Written tasks:
[1] Using the judgment excerpt, decide whether each statement agrees with it, and answer yes or no with the deciding words quoted exactly.
(a) Sri Abdul Razzaque Khan was heard as counsel for the petitioner.
(b) Onkar Singh died before the writ petition was filed.
(c) Notices were served only on opposite party no. 4.
[2] Answer these questions from the judgment excerpt:
(a) On what date did the Prescribed Authority pass its order?
(b) Under which section of the Act was the notice served?
(c) Who sat on the bench?
[3] Transcribe the judgment excerpt word for word, everything from "Counsel for Petitioner" down to "for the State.".

Citation : 2022 Latest Caselaw 8022 ALL
Judgement Date : 26 July, 2022

Allahabad High Court
Daya Ram And Others vs Civil Judge And Others on 26 July, 2022
Bench: Manish Kumar



HIGH COURT OF JUDICATURE AT ALLAHABAD, LUCKNOW BENCH
 
 

										Reserved
 
Court No. - 20
 
Case :- WRIT - C No. - 3001831 of 1977
 
Petitioner :- Daya Ram And Others
 
Respondent :- Civil Judge And Others
 
Counsel for Petitioner :- A.R.Khan
 
Counsel for Respondent :- C.S.C.
 

 
Hon'ble Manish Kumar,J.

1. Heard Sri Abdul Razzaque Khan, learned counsel for the petitioner and learned Standing Counsel for the State.

2. The present writ petition has been preferred for quashing of the order dated 11.03.1977 passed by the opposite party no. 1 in an appeal and the order dated 28.06.1976 passed by the Prescribed Authority- Opposite party no. 2

3. Brief facts of the present case as per the petitioners' are that a notice under Section 10(2) of the Uttar Pradesh Imposition of Ceiling on Land Holdings Act, 1960 as amended by Uttar Pradesh Act No. XVIII of 1973 (hereinafter referred to as the 'Act of 1973') was served upon the opposite party no. 4- Onkar Singh/the original tenure-holder (died during the pendency of the present writ petition) proposing to declare some land in the holdings of the opposite party no. 4 as surplus and wrongly alleged that the land holdings standing in the names of the petitioners are by virtue of a benami transaction. Notices were also served upon the petitioners.

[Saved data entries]

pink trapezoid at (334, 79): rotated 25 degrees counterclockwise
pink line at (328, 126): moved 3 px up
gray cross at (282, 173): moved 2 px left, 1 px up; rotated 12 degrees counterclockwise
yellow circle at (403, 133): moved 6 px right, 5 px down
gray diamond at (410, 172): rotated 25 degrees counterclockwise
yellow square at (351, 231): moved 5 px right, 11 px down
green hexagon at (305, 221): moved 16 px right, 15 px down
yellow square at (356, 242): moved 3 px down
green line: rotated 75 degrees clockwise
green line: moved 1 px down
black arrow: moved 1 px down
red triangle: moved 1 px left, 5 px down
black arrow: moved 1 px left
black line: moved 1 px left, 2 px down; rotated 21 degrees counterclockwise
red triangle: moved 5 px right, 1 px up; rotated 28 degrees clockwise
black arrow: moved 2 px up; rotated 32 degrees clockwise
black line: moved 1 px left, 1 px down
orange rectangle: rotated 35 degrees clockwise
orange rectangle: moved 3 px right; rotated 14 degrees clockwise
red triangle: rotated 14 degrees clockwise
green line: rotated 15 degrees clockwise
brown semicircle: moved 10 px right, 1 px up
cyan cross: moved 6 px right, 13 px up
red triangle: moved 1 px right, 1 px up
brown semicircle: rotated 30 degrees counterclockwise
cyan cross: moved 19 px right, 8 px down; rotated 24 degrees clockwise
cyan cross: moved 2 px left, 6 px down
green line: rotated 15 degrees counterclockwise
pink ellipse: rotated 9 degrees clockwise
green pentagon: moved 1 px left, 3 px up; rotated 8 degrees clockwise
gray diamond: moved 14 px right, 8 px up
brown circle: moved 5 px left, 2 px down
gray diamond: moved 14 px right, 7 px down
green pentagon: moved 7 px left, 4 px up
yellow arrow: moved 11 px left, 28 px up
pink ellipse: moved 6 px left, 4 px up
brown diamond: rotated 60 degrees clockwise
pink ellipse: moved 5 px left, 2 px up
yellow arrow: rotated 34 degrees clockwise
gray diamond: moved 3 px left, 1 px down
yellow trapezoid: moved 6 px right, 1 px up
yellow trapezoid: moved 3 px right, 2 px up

Responses in order:
[1]
(a) Yes: "Heard Sri Abdul Razzaque Khan, learned counsel for the petitioner"
(b) No: "died during the pendency of the present writ petition"
(c) No: "Notices were also served upon the petitioners."

[2]
(a) 28.06.1976
(b) Section 10(2)
(c) Manish Kumar

[3]
Counsel for Petitioner :- A.R.Khan
 
Counsel for Respondent :- C.S.C.
 

 
Hon'ble Manish Kumar,J.

1. Heard Sri Abdul Razzaque Khan, learned counsel for the petitioner and learned Standing Counsel for the State.